Rescuing the Dogs of the Ninth Ward
The abandoned pit bull puppy was hairless, starved and bleeding. Tulane law student Kelly Gaus found the suffering animal as she was walking her own dogs around her Ninth Ward neighborhood of New Orleans.
First-year Tulane law student Kelly Gaus cuddles her latest rescues, German Shepherd puppies Breesie, right, and Vilma left, affectionately named after New Orleans Saints players. (Photo by Alicia Duplessis Jasmin)
"I couldn't leave her and decided to save her," says Gaus. And so, Dogs of the Ninth Ward or "D9," Gaus' dog rescue organization, was born.
"I pull stray or abandoned dogs off the streets of the Ninth Ward and nearby downtown neighborhoods," says Gaus, currently in her first year of law school. "The dogs are fully vet-checked, vaccinated, dewormed, microchipped, and spayed or neutered. I then place the dogs or puppies in loving foster homes, where they stay until they are adopted."
Other Tulane students are assisting the rescue efforts as well. First-year law student Ellen Forrester is among the community volunteers who provide temporary foster homes for newly rescued animals until they are permanently adopted.
Gaus is not new to community service. After earning an undergraduate degree from Tulane she worked for two years as a senior program coordinator at the Tulane Center for Public Service.

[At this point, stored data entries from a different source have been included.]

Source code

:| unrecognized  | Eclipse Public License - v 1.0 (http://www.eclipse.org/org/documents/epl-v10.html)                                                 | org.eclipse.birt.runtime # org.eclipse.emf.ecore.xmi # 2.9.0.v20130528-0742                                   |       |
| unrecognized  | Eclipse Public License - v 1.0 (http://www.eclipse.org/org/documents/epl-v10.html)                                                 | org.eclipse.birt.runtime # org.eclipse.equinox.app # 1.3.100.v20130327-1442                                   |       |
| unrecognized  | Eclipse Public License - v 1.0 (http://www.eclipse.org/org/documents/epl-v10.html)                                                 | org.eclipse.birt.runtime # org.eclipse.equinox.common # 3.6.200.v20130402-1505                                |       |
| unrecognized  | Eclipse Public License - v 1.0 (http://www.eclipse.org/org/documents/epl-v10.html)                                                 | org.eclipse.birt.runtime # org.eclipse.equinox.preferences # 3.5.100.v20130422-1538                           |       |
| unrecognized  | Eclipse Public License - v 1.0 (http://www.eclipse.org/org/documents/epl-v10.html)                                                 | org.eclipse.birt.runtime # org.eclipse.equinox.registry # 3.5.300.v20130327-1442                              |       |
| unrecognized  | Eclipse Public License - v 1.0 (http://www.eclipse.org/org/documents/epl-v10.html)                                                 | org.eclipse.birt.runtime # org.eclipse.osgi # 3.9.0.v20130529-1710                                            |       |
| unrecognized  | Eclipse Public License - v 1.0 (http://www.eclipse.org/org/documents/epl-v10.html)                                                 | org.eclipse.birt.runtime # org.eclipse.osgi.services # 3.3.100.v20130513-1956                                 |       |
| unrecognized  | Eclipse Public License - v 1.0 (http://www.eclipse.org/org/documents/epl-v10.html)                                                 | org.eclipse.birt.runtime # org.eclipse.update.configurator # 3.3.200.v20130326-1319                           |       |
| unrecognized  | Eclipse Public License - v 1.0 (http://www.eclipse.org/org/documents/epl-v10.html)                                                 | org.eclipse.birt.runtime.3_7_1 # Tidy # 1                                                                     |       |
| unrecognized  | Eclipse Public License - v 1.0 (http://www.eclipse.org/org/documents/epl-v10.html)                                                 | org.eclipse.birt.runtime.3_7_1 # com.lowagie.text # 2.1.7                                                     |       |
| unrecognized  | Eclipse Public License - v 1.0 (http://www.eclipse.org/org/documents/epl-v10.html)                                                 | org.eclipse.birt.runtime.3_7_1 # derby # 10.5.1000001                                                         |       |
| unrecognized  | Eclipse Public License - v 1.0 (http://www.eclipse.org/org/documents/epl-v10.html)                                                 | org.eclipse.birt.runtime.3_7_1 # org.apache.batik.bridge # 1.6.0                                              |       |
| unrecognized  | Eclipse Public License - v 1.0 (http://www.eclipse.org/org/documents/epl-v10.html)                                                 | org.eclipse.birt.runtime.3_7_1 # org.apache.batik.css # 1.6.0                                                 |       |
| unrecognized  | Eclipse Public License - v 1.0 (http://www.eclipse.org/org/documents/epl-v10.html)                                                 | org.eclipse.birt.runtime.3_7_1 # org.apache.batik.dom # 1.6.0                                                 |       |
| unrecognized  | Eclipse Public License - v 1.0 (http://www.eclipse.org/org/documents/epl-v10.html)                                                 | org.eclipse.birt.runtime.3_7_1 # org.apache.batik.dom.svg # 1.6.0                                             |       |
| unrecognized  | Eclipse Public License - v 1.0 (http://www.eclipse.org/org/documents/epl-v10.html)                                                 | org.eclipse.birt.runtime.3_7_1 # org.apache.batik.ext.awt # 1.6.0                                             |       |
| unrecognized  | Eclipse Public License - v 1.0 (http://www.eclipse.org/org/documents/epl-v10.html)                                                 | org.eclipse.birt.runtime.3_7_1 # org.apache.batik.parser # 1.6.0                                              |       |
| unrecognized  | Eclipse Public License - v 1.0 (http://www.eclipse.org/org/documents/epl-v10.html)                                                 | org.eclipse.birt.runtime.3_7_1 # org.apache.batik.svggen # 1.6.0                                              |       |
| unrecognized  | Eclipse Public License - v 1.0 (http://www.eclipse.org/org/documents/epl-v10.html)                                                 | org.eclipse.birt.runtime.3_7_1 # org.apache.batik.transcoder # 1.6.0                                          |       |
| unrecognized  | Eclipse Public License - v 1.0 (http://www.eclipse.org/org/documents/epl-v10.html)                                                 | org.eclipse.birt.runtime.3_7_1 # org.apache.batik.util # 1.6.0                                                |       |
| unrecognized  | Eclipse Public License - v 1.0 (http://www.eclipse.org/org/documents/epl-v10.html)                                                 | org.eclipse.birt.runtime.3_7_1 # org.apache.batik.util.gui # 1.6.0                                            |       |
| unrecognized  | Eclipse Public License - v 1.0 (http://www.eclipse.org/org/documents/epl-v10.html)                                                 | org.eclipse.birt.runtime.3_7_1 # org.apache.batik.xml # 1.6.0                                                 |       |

"We have a remarkably bad stray population," says Gaus. "People dump dogs from other areas. Most of our dogs are actually abandoned, not stray in the sense that they were born on the street."
Has there been an increase of pet abandonment after Katrina?
"The numbers have definitely increased," Gaus says. "We're up to about the 8th or 9th generation post-K. But there was always a severe problem in the Ninth Ward, as well as certain other areas like Central City and New Orleans East. It's just gotten worse as funding and efforts have shifted to rebuilding."